*** Block opens ***

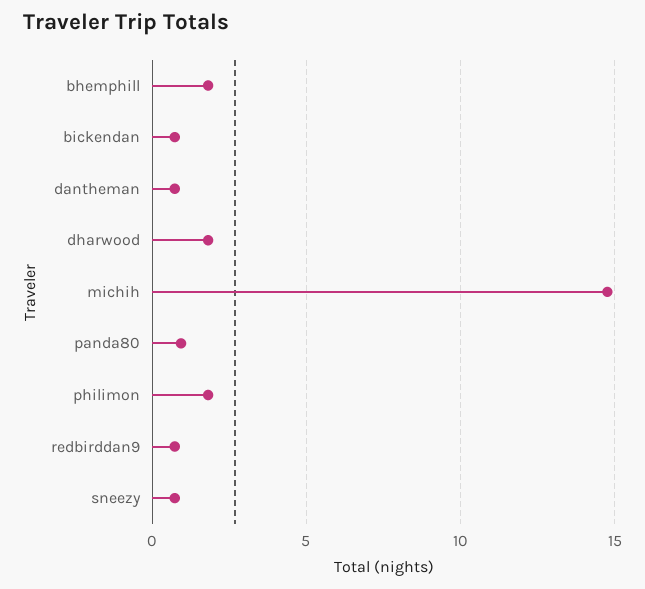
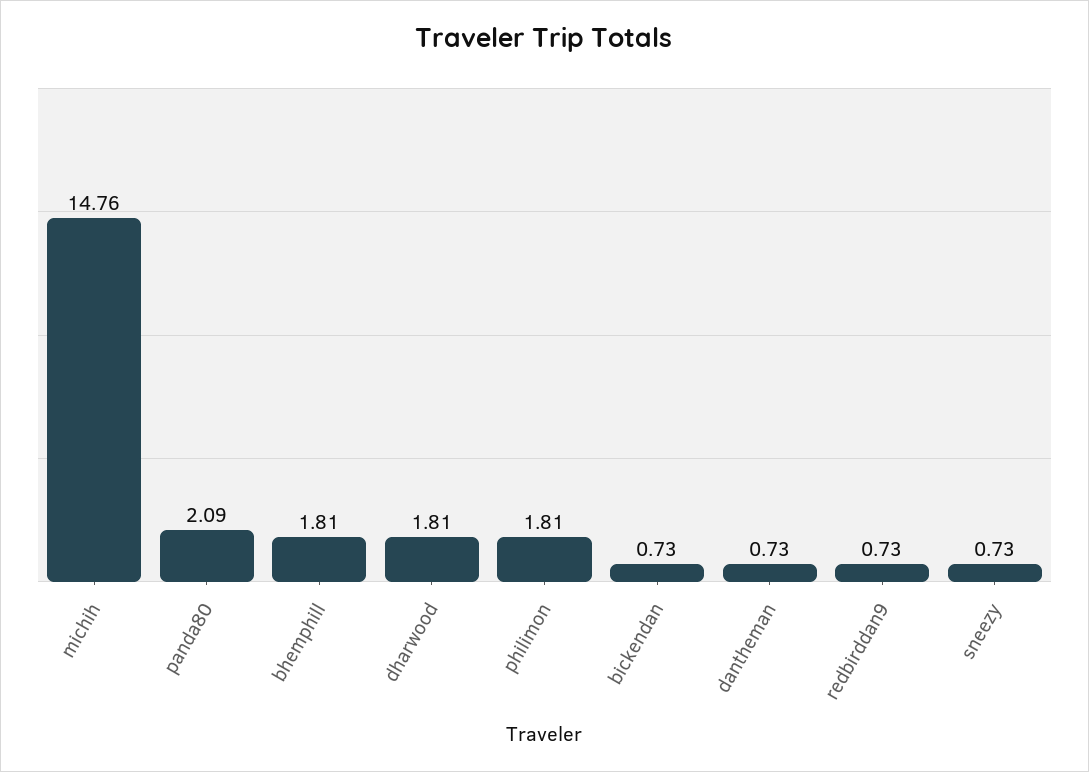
  {
    "bhemphill": 1.81,
    "bickendan": 0.73,
    "dantheman": 0.73,
    "dharwood": 1.81,
    "michih": 14.76,
-   "panda80": 1,
+   "panda80": 2.09,
    "philimon": 1.81,
    "redbirddan9": 0.73,
    "sneezy": 0.73
  }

*** Block closes ***

- **ASSIGNED TASK**
Write the entries above out again exactly, but not the pictures.

- **EXERCISE RESPONSE**
  {
    "bhemphill": 1.81,
    "bickendan": 0.73,
    "dantheman": 0.73,
    "dharwood": 1.81,
    "michih": 14.76,
-   "panda80": 1,
+   "panda80": 2.09,
    "philimon": 1.81,
    "redbirddan9": 0.73,
    "sneezy": 0.73
  }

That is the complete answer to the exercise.